Microsoft has acknowledged that a nearly five-hour worldwide outage in the company's network infrastructure was caused by network engineers making poor decisions about how to configure WAN routers.
Microsoft explained that changing the IP address of the WAN routers was the cause of the denial of service issue.
The company provided instructions for network engineers to modify the configuration of the routers as part of the planned maintenance of the WAN routers. Following an incorrect configuration change procedure, a cascading disconnect of Microsoft WAN routers from other routers in the network began. The devices updated their routing tables and excluded Microsoft autonomous systems and the company's traffic management systems from forwarding to optimize data flow on the WAN.
After analyzing the situation and looking into the issue, the company's network engineers manually rolled back the previously made adjustments. After some time, they successfully restored Microsoft cloud services' functionality.After analysing the situation and looking into the issue, the company's network engineers manually rolled back the previously made adjustments. After some time, they successfully restored Microsoft cloud services' functionality.
Microsoft has issued a restriction on such work following the incident. Any modifications to the configuration of network devices that do not comply with the above recommendations for secure configuration changes must be blocked.
Following a worldwide outage, Microsoft engineers raised all major services four hours later, revealing a new problem that has affected hundreds of millions of users around the world. An unusual situation occurred due to an inconvenient network infrastructure.
Enterprise and consumer customers could not access Azure, Microsoft 365, Microsoft Teams, Exchange Online, SharePoint Online, OneDrive for Business, and Microsoft Graph resources. Xbox game services, Minecraft servers, and VS Code resources also were unavailable.

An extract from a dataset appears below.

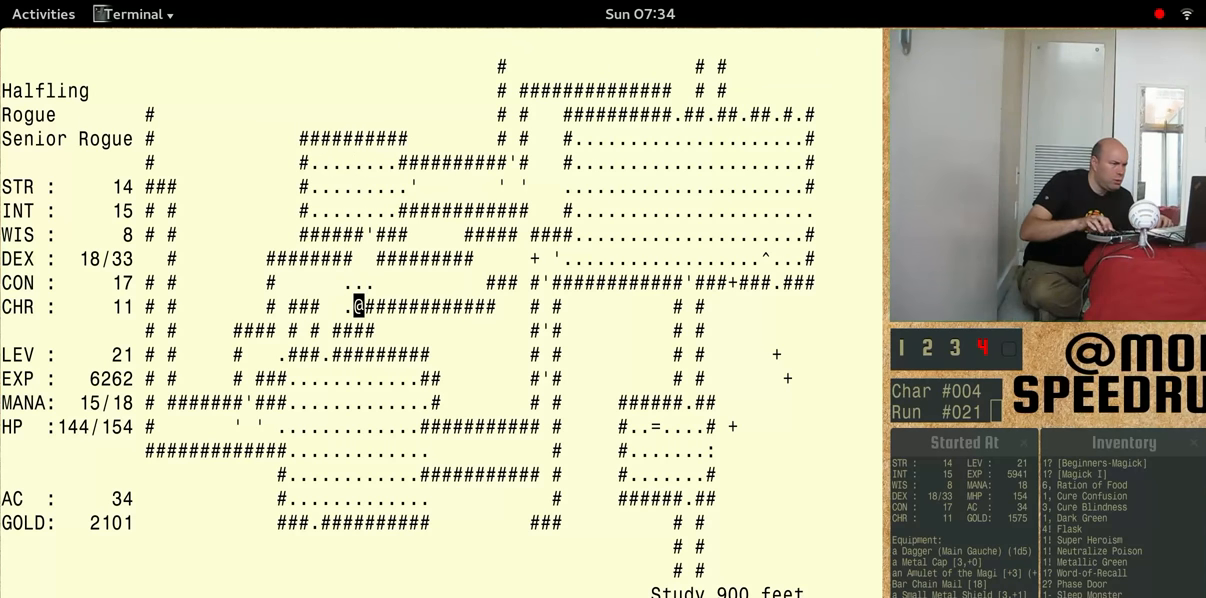
{"keys": ["num5"], "events": []}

After the outage, Microsoft said it was troubleshooting network systems that caused disruptions to its cloud services. The company's engineers isolated the network configuration issue and restored previous improvements to the network IT infrastructure, leading to an access problem for users around the globe.

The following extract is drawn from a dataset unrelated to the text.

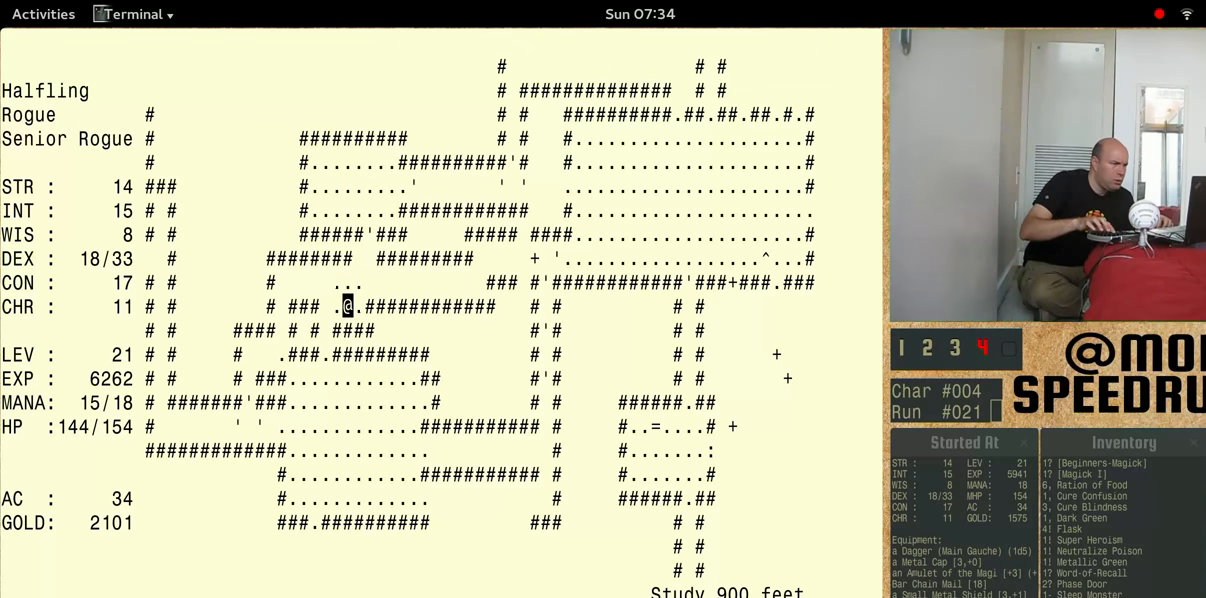
{"keys": ["num5"], "events": []}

Microsoft has added additional capacity to its network infrastructure as part of ongoing network repairs in order to speed up the restoration process.

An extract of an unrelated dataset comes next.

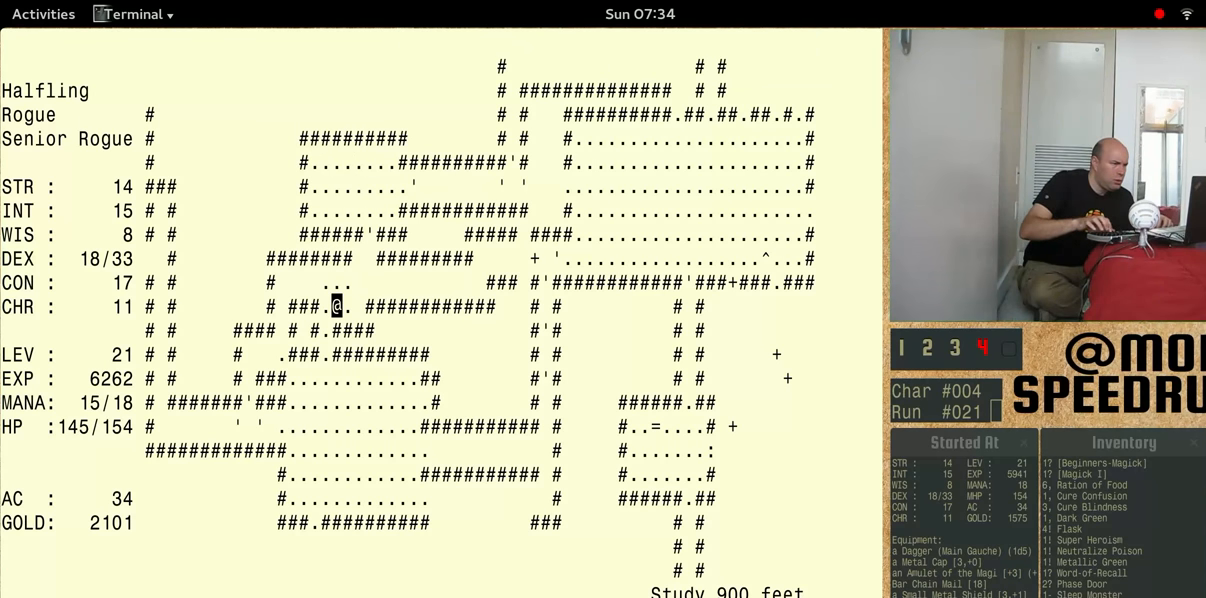
{"keys": ["num5"], "events": []}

The company's main network cloud services resumed functioning four hours after the failure. The company did not explain why they allowed this global network problem to arise as part of a planned change in their border router network configurations.
Qrator network specialists discovered that the AS8075 autonomous system lost communication with 47 other ASNs, including AS701 UUNET (Verizon). Everything happened not immediately, but in several waves, as confirmed by Microsoft engineers.